Yapılacaklar:
(A) Metin bloğuna dayanarak aşağıdaki soruları yanıtlayınız:
(i) Doktora araştırmasının konusu nedir?
(ii) İstanbul hangi tarihte fethedilmiştir?
(iii) Romanın ardındaki çalışma kaç yıl sürmüştür?
(B) Metin bloğunda Batılı seyyaha ait alıntıyı virgüllerle ayrılan bölümlerine göre sırasıyla listeleyiniz.
(C) Metin bloğunda "İlk romanınız fetihle" sözleriyle başlayıp "peş peşe yayınladınız?" sözleriyle biten bölümü olduğu gibi tekrarlayınız.

Metin Bloğu:
○ ○ ○ ○
Batı’daki Türk-İslam algısı konulu doktora araştırmalarında yabancı metinlerde hep İstanbul’un fethinin bir başlangıç olduğunu gördüm ben ve çıkış noktamın da bu olması gerektiğine karar verdim. Bu olay Batı kolektif hafızasında öyle önemli bir yere sahipti ki Osmanlı klasik tarihini anlatmaya girişeceksem ilk önce bu konuyu tüm zenginliğiyle yeni nesillere aktarmak istedim. 29 Mayıs 1453’te İstanbul fethedildiği zaman Batılı bir seyyah, “Bugün dünyanın son günü, medeniyet namına bildiğimiz güzel her ne varsa bitti, güneş battı, Barbar Türkler şehrimizi istila etti,” diyor. Ben de beş yıllık bir çalışmanın ardından o tarihin neden “Dünyanın İlk Günü” olduğunu, aslında insanlık adına yepyeni bir altın çağın miladı oluşunun hikâyesini anlatmaya çalıştım. Ben o romanı 2000’li yıllarda araştırmaya koyulduğumda sektörde tek bir fetih romanı ya da filmi dahi yoktu.

İlk romanınız fetihle ilgiliydi, ikinci romanınız Endülüs’le, Müslümanların kovulduğu bir coğrafya ile ilgili… Kronolojik sebeplerle mi iki romanı peş peşe yayınladınız?
○ ○ ○ ○
Sağlanan Bilgiler:
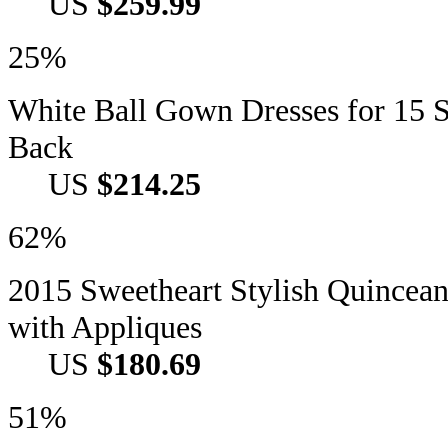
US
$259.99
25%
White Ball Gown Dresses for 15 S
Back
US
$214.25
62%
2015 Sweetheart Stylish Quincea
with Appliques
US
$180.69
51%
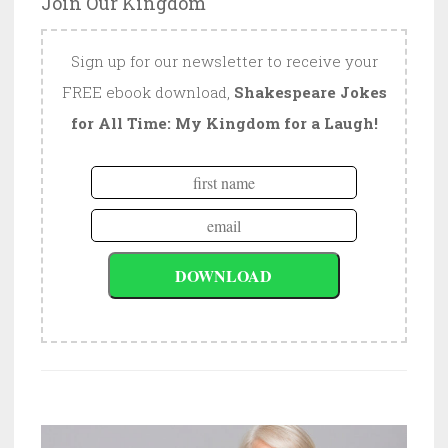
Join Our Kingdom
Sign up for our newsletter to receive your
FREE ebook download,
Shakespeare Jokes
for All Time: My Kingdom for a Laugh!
○ ○ ○ ○
Yanıt Listesi:
(A)
(i) Batı’daki Türk-İslam algısı
(ii) 29 Mayıs 1453
(iii) Beş yıl

(B)
- Bugün dünyanın son günü
- medeniyet namına bildiğimiz güzel her ne varsa bitti
- güneş battı
- Barbar Türkler şehrimizi istila etti

(C)
İlk romanınız fetihle ilgiliydi, ikinci romanınız Endülüs’le, Müslümanların kovulduğu bir coğrafya ile ilgili… Kronolojik sebeplerle mi iki romanı peş peşe yayınladınız?